At WORLD, we go to the Bible when examining any controversial question. We deliberately cover some questions-such as heterosexual adultery or homosexual practice-in a one-sided way because God has made it clear in the Bible that He's on one side (see chapter one of my book, Telling the Truth, at the www.worldmag.com website, for a discussion of our "whitewater rapids" method of classifying issues). But protecting innocent life in the situation we face today, which features a mass murderer who has vowed to kill again and is holding his own nation hostage, is definitely a two-sided issue.
Mr. Yelverton is right to raise numerous objections about U.S. policy a decade ago: "We abandoned rebelling Shiites and Kurds to whom we had originally offered support and instructed to rise up against Saddam. We stood by and watched Saddam punish them." Sad but true. I love the U.S.A. and it's evident that God has blessed it, yet if we ever think of our country as above sin we are fooling ourselves-but not fooling God. Some like the idea of the United States preemptively striking threatening nations whenever we choose. That's a very risky general proposition, given the presence of sin in our own ranks.
How then shall we live? We should not pretend that we are sinless.
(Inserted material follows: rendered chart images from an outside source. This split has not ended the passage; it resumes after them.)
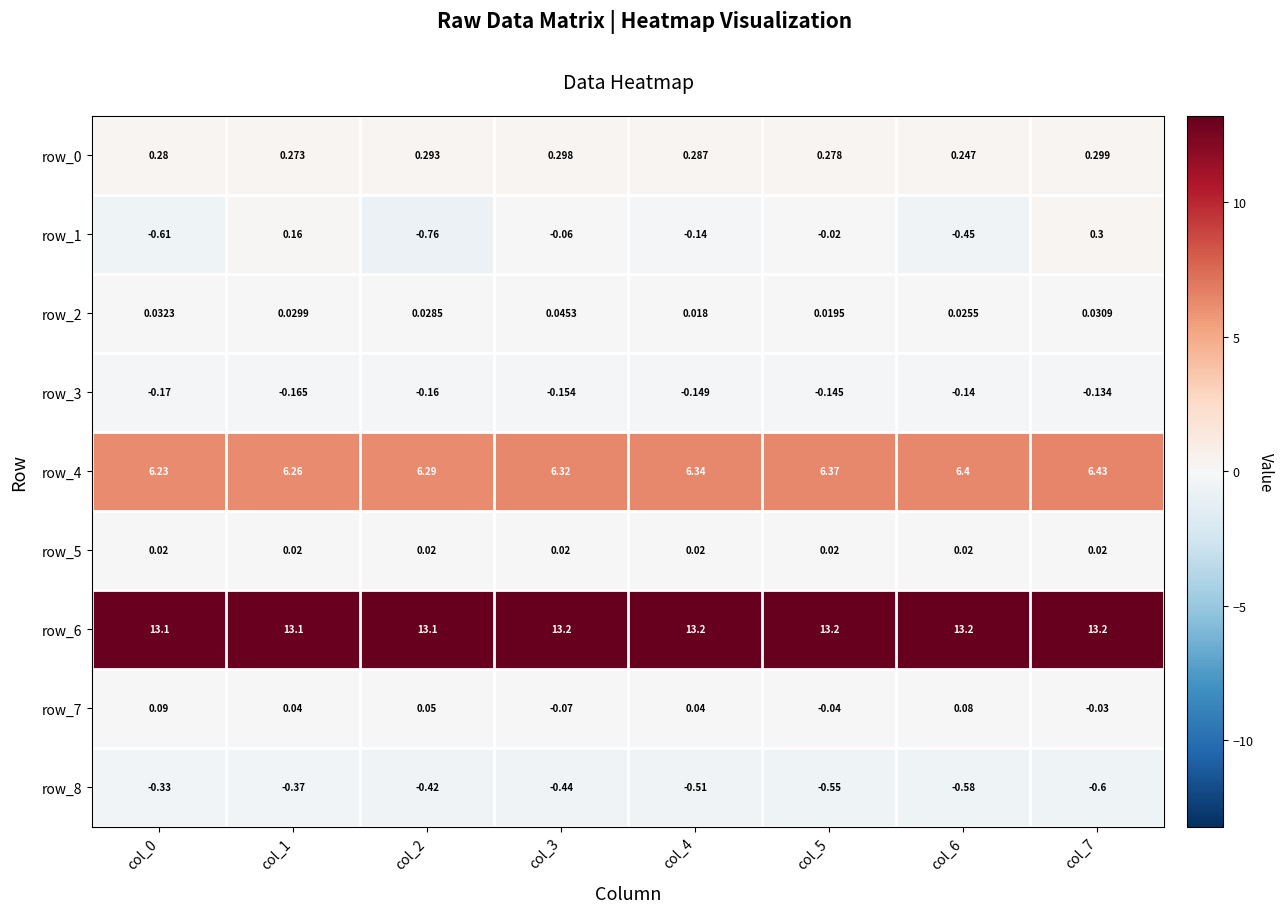

Is the value of row_4 at col_4 greater than the value of row_3 at col_7?

Yes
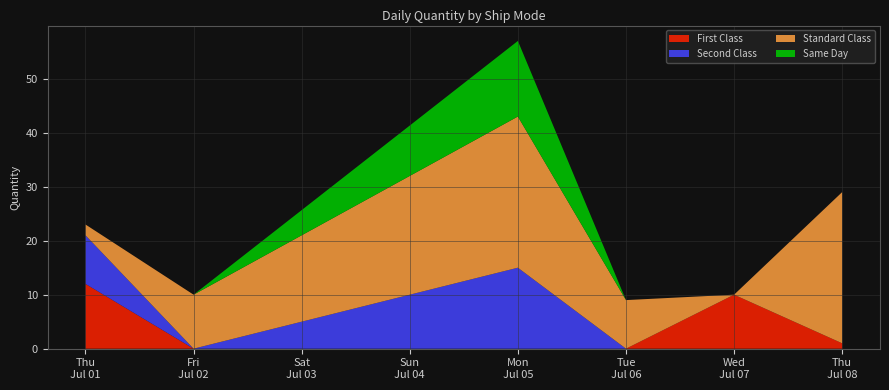

Does the chart have visible grid lines?

Yes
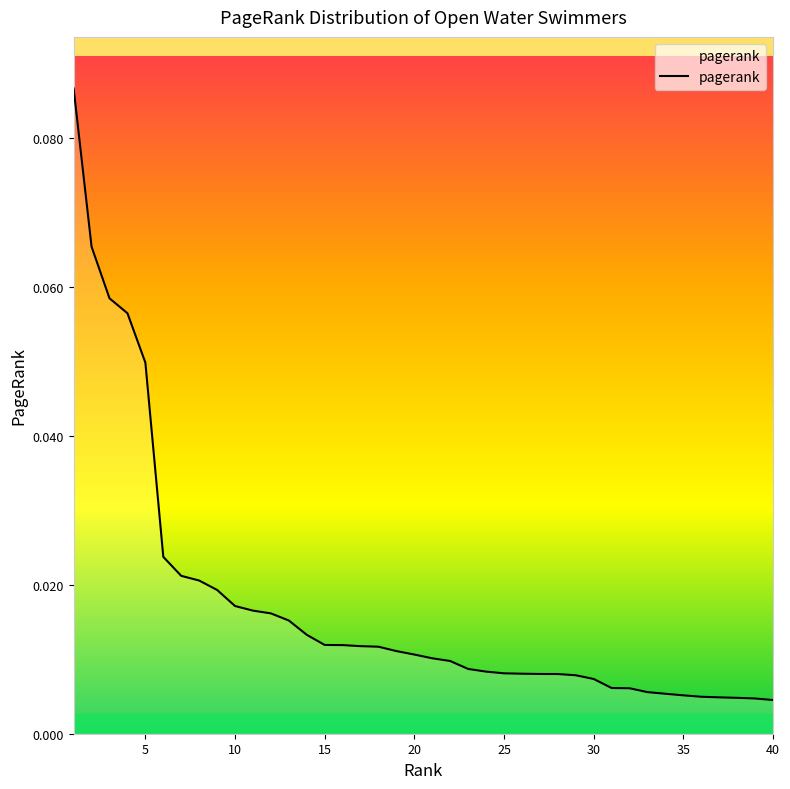

True or false: the data has more than 1 interior local peaks.

False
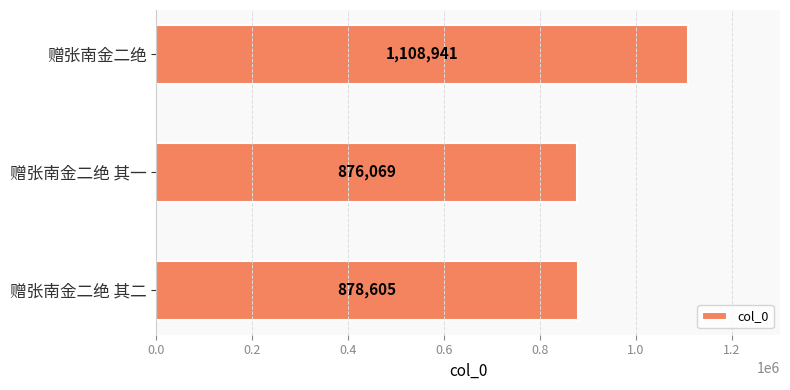

List the labels in order of value, smallest first.

赠张南金二绝 其一, 赠张南金二绝 其二, 赠张南金二绝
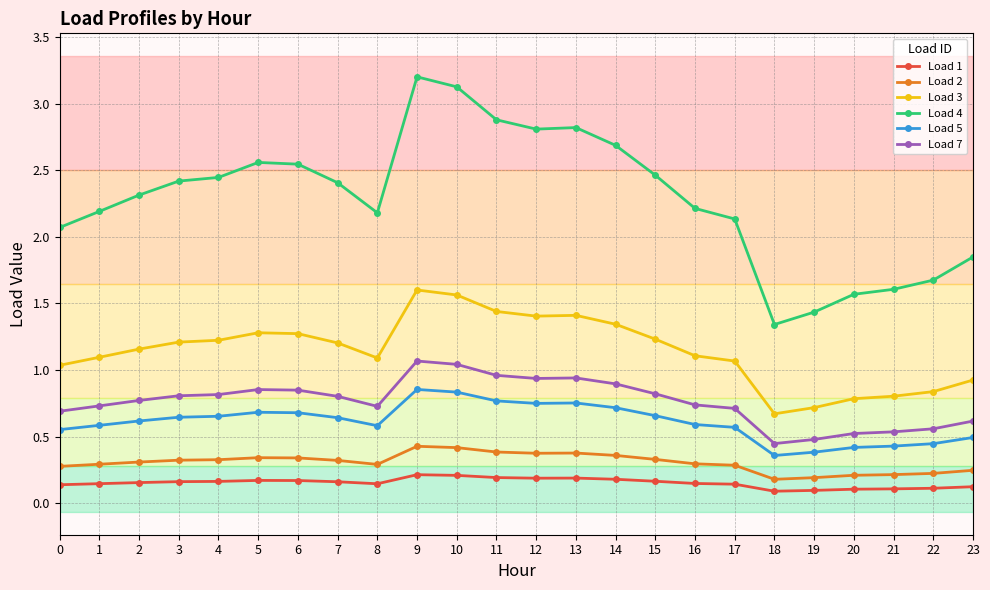

Count the number of categories in the chart.

24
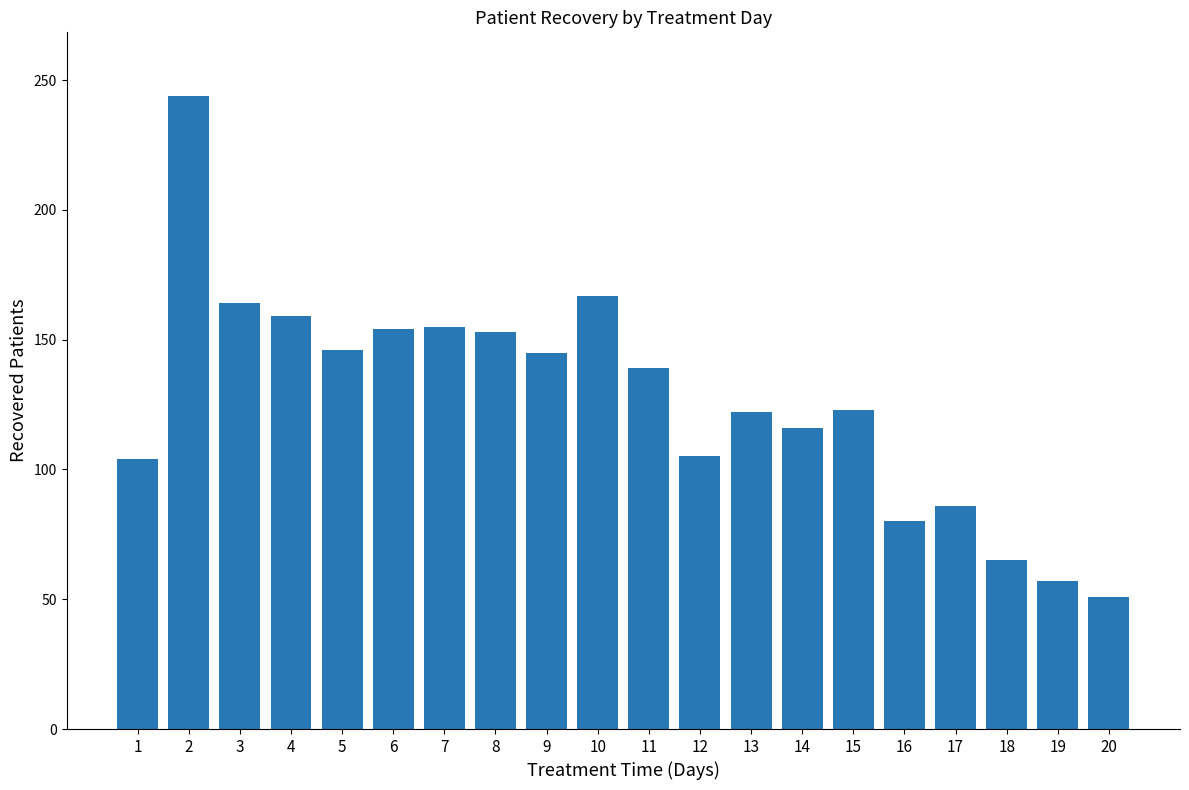

How many values are below 139?

10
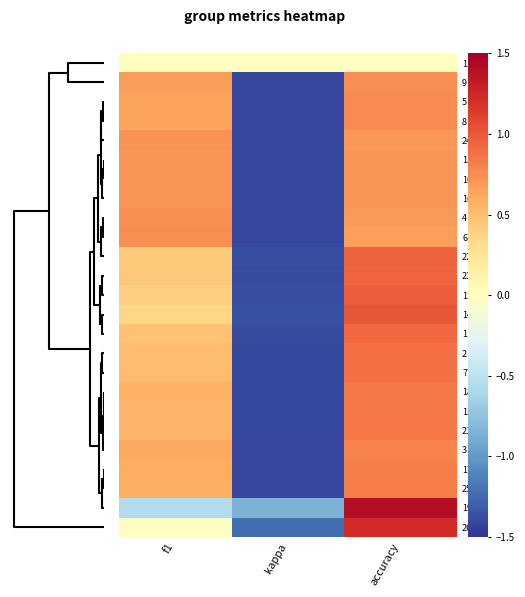

Count the number of data series in this chart.

25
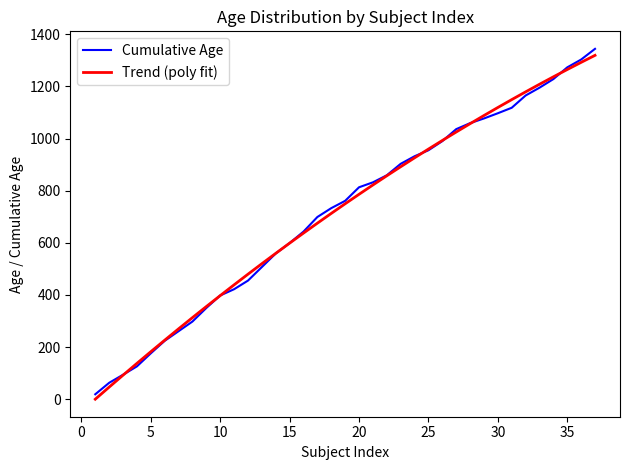

What is the maximum value shown in the chart?

1344.0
Nor do we now have the luxury of simply saying that we shall do no harm. Whether we choose war or temporary peace, we do some harm. Would that we did not face such a choice-but we do, and given God's rule over everything, it is a choice that God has given us. That should give us some hope, and also push us to prayer. It should lead us not to endorse abstract theories of preemptive war, but to look at the specifics of this particular situation.
Those specifics have been laid out recently by President Bush (and also by WORLD: see Aug. 24, Aug. 31, Sept. 7, 2002). The president has noted that Iraq has stockpiles of biological and chemical weapons and is racing to gain nuclear arms. So what? we might say: Other countries also have weapons of mass destruction. But, as Mr. Bush said, Saddam Hussein has already "used these weapons of death against innocent Iraqi people, and we have every reason to believe he will use them again." Saddam has "ordered the torture of children and instituted the systematic rape of the wives and daughters of his political opponents."
Saddam not only has the weapons but has vowed to use them-on us. That makes him different than other blusterers, and puts him in a league with the two most barbaric European dictators of the 20th century: Hitler and Stalin. Aha, we might say: We didn't engage in preemptive war against those two. But wouldn't it have been better to stop Hitler early? Stalin was unstoppable because the Soviet Union was too big and, at the end of his life, he had atom bombs. Do we want to dither until a nuclear-tipped Saddam Hussein is untouchable?
So, my sense is that President Bush's position is biblical in its emphasis on minimizing the loss of innocent life. Mr. Yelverton is right to ask, "Why are we, the evangelical church, seemingly so eager to support another Iraqi conflict?" We should not be eager. Christians should go into this conflict with much sadness and humility. We'll use "smart bombs," but smart bombs are not omniscient. Innocent Iraqis will die. Americans will die. But Saddam is a murderous tyrant, and he has left us with bad choices.